The right thing we could have done would have been to blend the two systems, to see how they could best fit into our society to help us develop economically, socially, and above all morally.
Ghana has gone through several educational reforms, without any tremendous outcome, because the system has not been structured and formulated to meet our needs. Hence what we do is cut and paste, which eventually becomes obsolete.
What will enable us to be critical thinkers has been taken out from the educational system, so we have allowed foreigners to do the thinking for us. (I remember during the days of the Rawlings’ revolution when there were no, so call ‘essential commodities’, we found our own methods to meet our needs.) For now, our education system is telling us we can only be consumers but can’t produce, which is very unfortunate.
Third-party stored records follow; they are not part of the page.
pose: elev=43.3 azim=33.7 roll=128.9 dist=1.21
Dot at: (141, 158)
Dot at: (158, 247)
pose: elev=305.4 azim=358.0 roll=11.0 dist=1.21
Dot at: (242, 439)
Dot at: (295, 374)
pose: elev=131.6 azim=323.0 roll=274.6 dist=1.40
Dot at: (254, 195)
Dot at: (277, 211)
The system is such that the mechanical engineer could know all the parts of the engine, but when it breaks down, it is the roadside mechanics that repair it.
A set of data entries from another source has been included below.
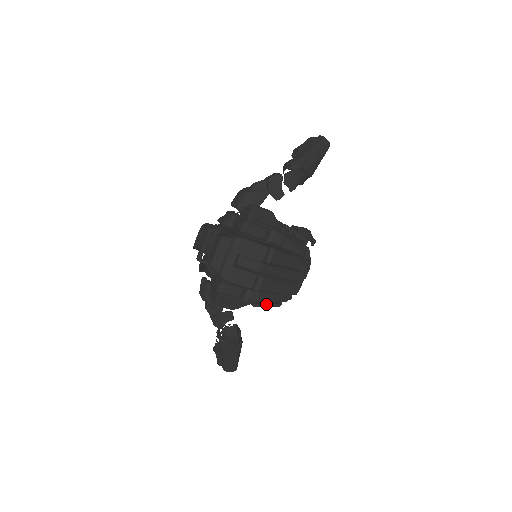
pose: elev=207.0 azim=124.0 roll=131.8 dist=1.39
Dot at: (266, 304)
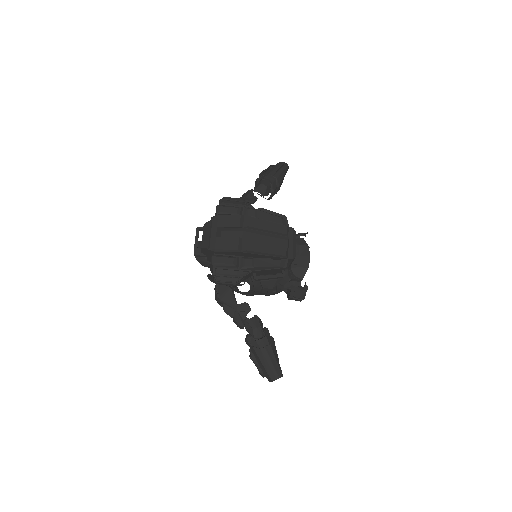
Dot at: (268, 276)
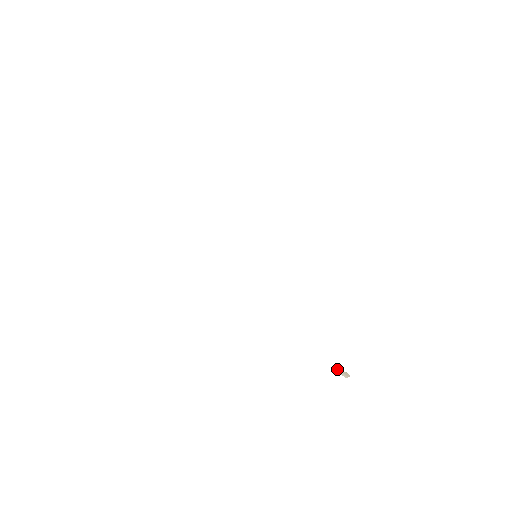
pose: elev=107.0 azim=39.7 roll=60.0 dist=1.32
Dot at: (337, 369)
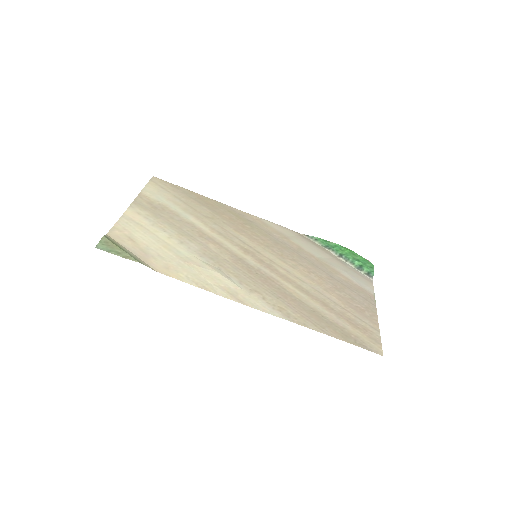
Dot at: (365, 290)
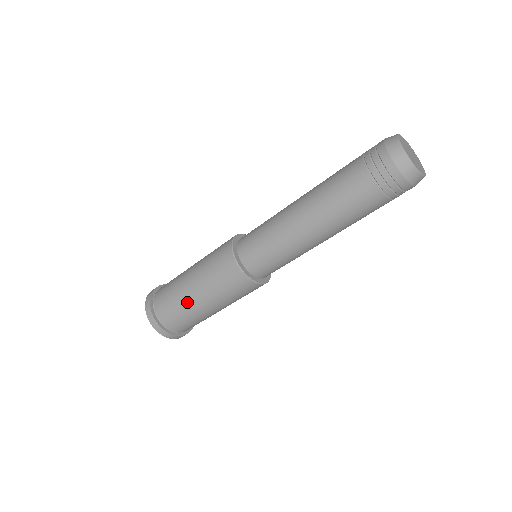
One may now ask, what system of education do I think will help enhance the fast development of Ghana I will say the system introduced by President Rawlings the (JSS). This system was based completely on practical activities, the materials needed to propagate education were provided locally. The system enables the students to feel their direct what they’ve been taught in the classroom. Though it has its own challenges, it could have been sustained if successive governments had continued with that system.
The introduction of the (JHS) system was a complete drift from practical-oriented based, to theory-based education. Students’ performances are now based on his/her aggregate, the higher the aggregate, and the smartest the student, the lower the aggregate the less clever the student; hence performance is no longer based on students’ creativity and innovation.
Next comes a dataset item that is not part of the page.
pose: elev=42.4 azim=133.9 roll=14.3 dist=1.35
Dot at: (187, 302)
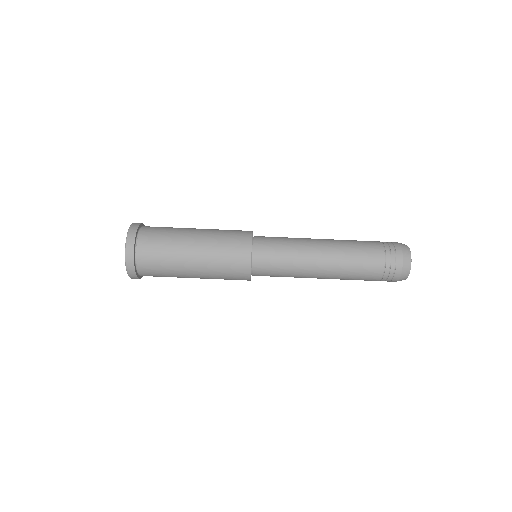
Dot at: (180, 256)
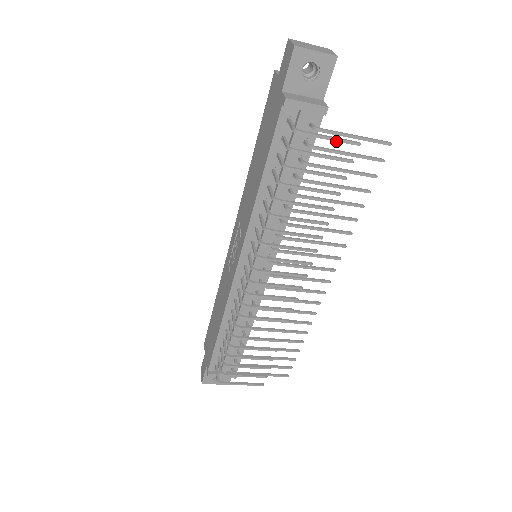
The worst that has ever happened to our educational system is the ad hoc approach to the introduction of the free SHS system. The concept by itself is laudable, but the implementation is abysmal, it’s not enabling learners to stay enough in school, to be able to achieve the maximum, and it’s not satisfactory for one to take just about nine months to cover all the necessary syllabus, to study medicine to enable him/ her become a good doctor, but this is where we are now.
The free SHS must be reviewed; parents must be ready to pay for their ward’s accommodation, feeding, and utilities in the boarding house.
The government should take a look again at the private SHS. The track system should be completely abolished because it’s not helping at all.
The government must support private basic schools. I would also encourage parents who will be able to afford to send their wards to private schools to do so, to ease the congestion in the public schools, which is negatively affecting learning activities.
Public school teachers must all the time be motivated and encouraged. Sad to say between one hundred and fifty to two hundred students are accommodated in each classroom in the public schools, with some schools still running the shift system. This is not the best for the future of Ghana.
God bless our homeland Ghana.
Dr. Bright Honu
Vice President Ghana National Association of Private Schools.